Extract provided:
As public debt soars and growth sputters, Prime Minister Keir Starmer and his Labour government have hailed AI as the magic bullet that will save money across the public sector and speed up services ranging from planning to justice.

Fine words, for sure. But the truth is that the dawn of "computer says no" government risks delivering friction and impermeable bureaucracy to the residents of this sceptred isle - creating an opaque state instead of improving transparency.

The government has talked a good game on AI ever since it came into office. Last year, Chancellor Rachel Reeves claimed this tech would "grow our economy, make our public services more efficient and open up new opportunities to help improve living standards."

But just this week, the UK Government shocked the tech sector by announcing that phone manufacturers will be forced to censor nude images directly on devices.

In the worst-case scenario, the policy gives this or future governments the ability to censor messages at the point of production - so that bad words and banned concepts cannot even be written, let alone shared.

At best, it creates bloatware, which slows down phones across the realm and fails to tackle the problem it intended to. Let's not forget that the social media ban for under-16s in Australia has been a complete failure, with an estimated 60% of kids still very much able to access accounts.

In Britain, we will soon have to identify ourselves to do pretty much everything online. It started with asking people to prove they are 18 to access pornography - a policy which ended up locking down people's phones until they were able to prove their age. I was asked to show my iPhone a form of national ID - despite the fact this doesn't even exist properly in the UK yet.

If Westminster builds huge databases showing who's proved their age to apply for permission to send nudes and watch pornography, it's hard to see that anyone will benefit apart from hackers offered a treasure trove of highly sensitive data to steal and ransom.

So what else does the UK Government have in store for us?

We reviewed government tenders and official announcements to find out what AI projects Westminster is spending our money on right now - and speculate about what the future will hold in password-protected Britain, as well as the inevitable challenges any attempt to roll out AI across public services will encounter.

Justice is not just blind, but opaque

Justice is one of the most visible areas in which AI is soon to be deployed.

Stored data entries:
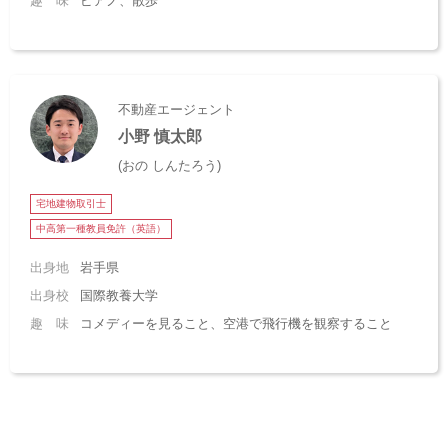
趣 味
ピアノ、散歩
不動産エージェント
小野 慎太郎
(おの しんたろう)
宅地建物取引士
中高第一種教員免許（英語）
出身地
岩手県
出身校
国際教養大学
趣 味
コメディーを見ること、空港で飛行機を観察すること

==

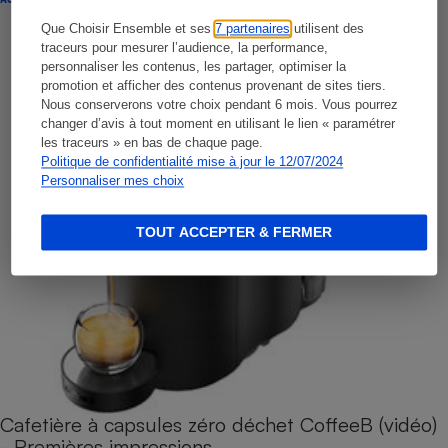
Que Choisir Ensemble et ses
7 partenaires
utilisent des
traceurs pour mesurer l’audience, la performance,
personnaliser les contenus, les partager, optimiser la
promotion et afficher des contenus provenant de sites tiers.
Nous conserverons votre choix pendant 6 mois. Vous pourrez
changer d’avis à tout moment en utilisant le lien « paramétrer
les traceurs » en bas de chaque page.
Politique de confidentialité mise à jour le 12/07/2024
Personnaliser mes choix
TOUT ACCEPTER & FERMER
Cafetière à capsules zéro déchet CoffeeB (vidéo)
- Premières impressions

Exercise requirements: Continue the article on the UK government's use of AI, starting after its final sentence about justice.

Task response:
Deputy Prime Minister and Lord Chancellor David Lammy said it would be used in the justice system to speed up trials and clear backlogs. He previously announced plans to radically restrict the right to a jury trial - a move expected to yield only a "modest" impact.

Right now, AI is used to transcribe conversations with offenders using a tool called Justice Transcribe.

But the tech is already creeping into the legal decision-making process. Judges are already planning to use a new AI tool to help "identify trial-ready cases and group similar hearings together" to "maximise judicial, prosecutorial and court resources to resolve cases sooner and deliver swifter justice for victims".

Assuming the project is successful, it will make court proceedings faster and more effective. However, it also raises the spectre of fast, summary justice that removes human judgement from processes that clearly require it.

The rollout of AI is already troubling legal minds. Earlier this year, a senior UK judicial body warned lawyers against uploading client documents into large language models after identifying AI-generated hallucinations in a legal filing by an immigration solicitor.

Cops are already using AI to scan videos for evidence, and the London Mayor's Office will expand that capability starting later this year, spending almost £500,000 to build "video searching with AI" systems.

AI will also be used in asylum claims, with the government recently announcing plans to use it to assess the age of applicants - a move the British Association of Social Workers (BASW) described as "gambling" on tech that's "prone to mistakes".

Elsewhere, Westminster plans to use AI as a tutor as well as a bureaucrat, with ministers aiming to provide personalised AI tutoring to as many as 450,000 disadvantaged pupils a year. Ministers are also funding AI bootcamps and apprenticeship schemes for young jobseekers, while commissioning research into whether the technology is already contributing to a decline in entry-level hiring.

The voice of authority

Soon, AI will speak on behalf of the state.

The government has just signed a memorandum of understanding with ElevenLabs, which claims to offer the world's "most realistic" voice AI.

Meanwhile, the Department of Work and Pensions is building a "conversational AI platform" to steer callers to the right person and offer "personalised call deflection". In other words, there's a strong chance that soon you will phone the DWP to ask why it's cut your benefits and you'll be personally told why it can't help, pointed to the website for further information and then roundly ignored.

Which is likely to be an experience shared across government services thanks to a new initiative called GovVoice. Again, Westminster promises this will "enhance the overall citizen experience by enabling automated handling of routine enquiries"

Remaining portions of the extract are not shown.